Last Thursday, President Obama proposed new federal jobs and job-training programs for youth and the long-term unemployed. The federal government has experimented with these programs for almost a half century. The record is one of failure and scandal.

In 1962, Congress passed the Manpower Development and Training Act (MDTA) to provide training for workers who lost their jobs due to automation or other technological developments. Two years later, the General Accounting Office (GAO) discovered that any trainee in this program who held a job for a single day was counted as "permanently employed"—a statistical charade by the Department of Labor to camouflage its lack of results. A decade after MDTA's inception, GAO reported that it was failing to teach valuable job skills or place trainees in private jobs and was marred by an "overriding concern with filling available slots for a particular program," regardless of what trainees actually needed.
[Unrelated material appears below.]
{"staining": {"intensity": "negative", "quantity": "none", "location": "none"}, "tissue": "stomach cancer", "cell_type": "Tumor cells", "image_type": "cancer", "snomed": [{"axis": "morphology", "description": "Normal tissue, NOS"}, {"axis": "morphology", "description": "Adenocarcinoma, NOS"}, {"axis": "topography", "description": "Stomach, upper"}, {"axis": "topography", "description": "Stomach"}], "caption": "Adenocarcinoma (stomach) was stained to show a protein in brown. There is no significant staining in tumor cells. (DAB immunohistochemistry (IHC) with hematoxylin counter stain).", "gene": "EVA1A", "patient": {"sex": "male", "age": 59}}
Congress responded in 1973 by enacting the Comprehensive Employment and Training Act (CETA). The preface to the new law noted that "it has been impossible to develop rational priorities" in job training. So instead of setting priorities, CETA spent vastly more money, especially on job creation. Notorious examples reported in the press in those years included paying to build an artificial rock for rock climbers, providing nude sculpture classes (where, as the Pharos-Tribune of Logansport, Ind., explained, "aspiring artists pawed each others bodies to recognize that they had 'both male and female characteristics'"), and conducting door-to-door food-stamp recruiting campaigns.
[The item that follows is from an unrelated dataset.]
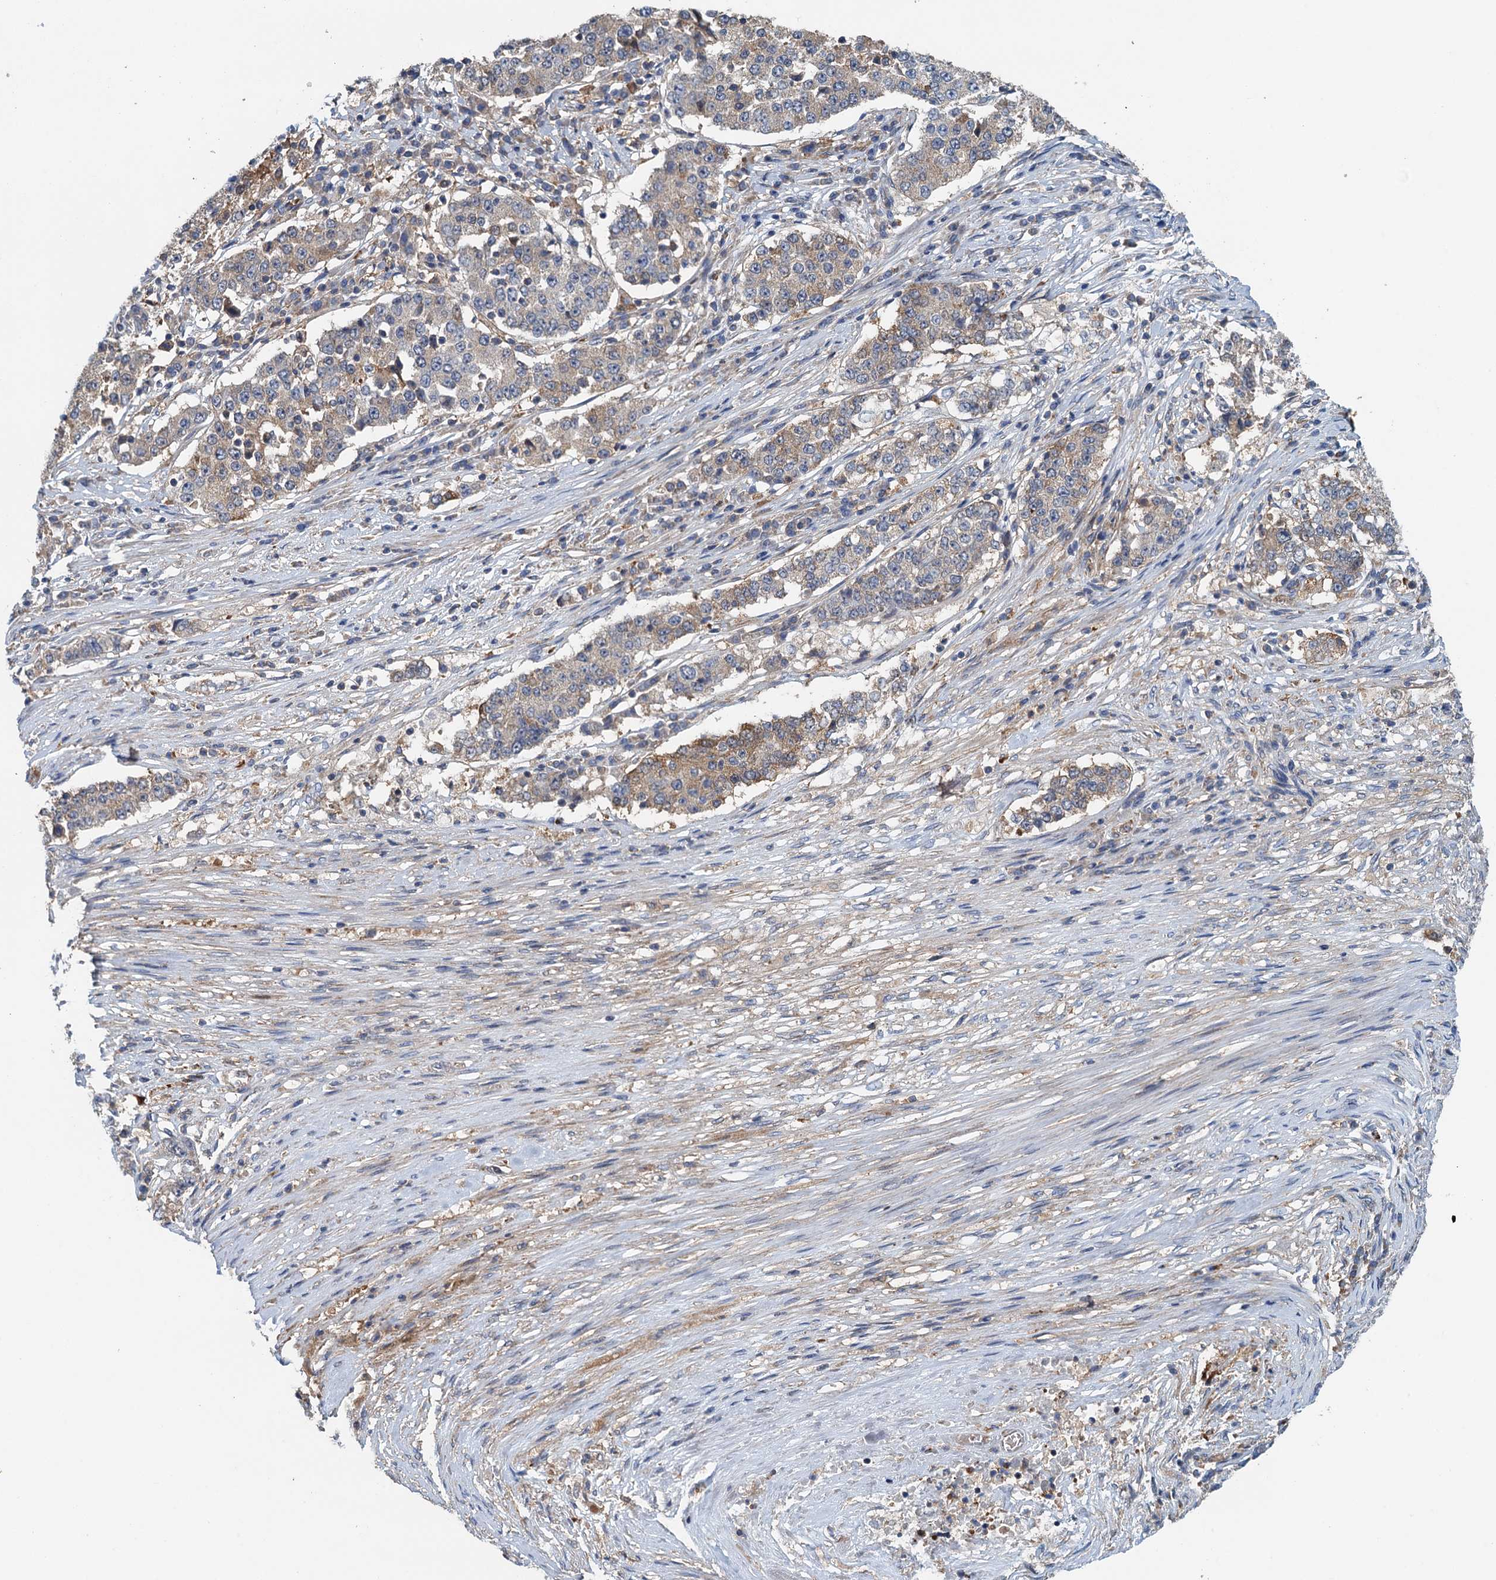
{"staining": {"intensity": "weak", "quantity": "25%-75%", "location": "cytoplasmic/membranous"}, "tissue": "stomach cancer", "cell_type": "Tumor cells", "image_type": "cancer", "snomed": [{"axis": "morphology", "description": "Adenocarcinoma, NOS"}, {"axis": "topography", "description": "Stomach"}], "caption": "There is low levels of weak cytoplasmic/membranous positivity in tumor cells of stomach cancer, as demonstrated by immunohistochemical staining (brown color).", "gene": "RSAD2", "patient": {"sex": "male", "age": 59}}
Between 1961 and 1980, the feds spent tens of billions on federal job-training and employment programs. To what effect? A 1979 Washington Post investigation concluded, "Incredibly, the government has kept no meaningful statistics on the effectiveness of these programs—making the past 15 years' effort almost worthless in terms of learning what works." CETA hirees were often assigned to do whatever benefited the government agency or nonprofit that put them on the payroll, with no concern for the trainees' development. An Urban Institute study of the mid-1980s concluded that participation in CETA programs resulted in "significant earnings losses for young men of all races and no significant effects for young women."

After CETA became a laughingstock, Congress replaced it in 1982 with the Job Training Partnership Act. JTPA spent lavishly—to expand an Indiana circus museum, teach Washington taxi drivers to smile, provide foreign junkets for state and local politicians, and bankroll business relocations. According to the Labor Department's inspector general, young trainees were twice as likely to rely on food stamps after JTPA involvement than before since the "training" often included instructions on applying for an array of government benefits.



President Obama touts his jobs training proposals in Virginia, June 8.

For years the Labor Department scorned the mandate in the 1982 legislation to speedily and thoroughly evaluate whether the programs actually benefitted trainees. Finally, in 1993, it released a study that showed participation in JTPA "actually reduced the earnings of male out-of-school youths." Young males enrolled in JTPA programs had 10% lower earnings than a control group that never participated.

The Workforce Investment Act (WIA) replaced JTPA in 1998. Congress required a thorough evaluation of the law's impact on trainees by 2005. At last report, the Labor Department is promising it will be completed by 2015.

In his speech to Congress, Mr. Obama called for funding hundreds of thousands of summer jobs for teens, which he labeled "investing in low-income youth and adults." Yet such programs have been blighting work ethics for decades.

The GAO warned in 1969 that many teens in federal summer jobs programs "regressed in their conception of what should reasonably be required in return for wages paid." A decade later, it reported that most urban teens "were exposed to a worksite where good work habits were not learned or reinforced." And in 1985, a National Academy of Science study found that government jobs and training programs isolated disadvantaged youth, thus making it harder for them to fit into the real job market.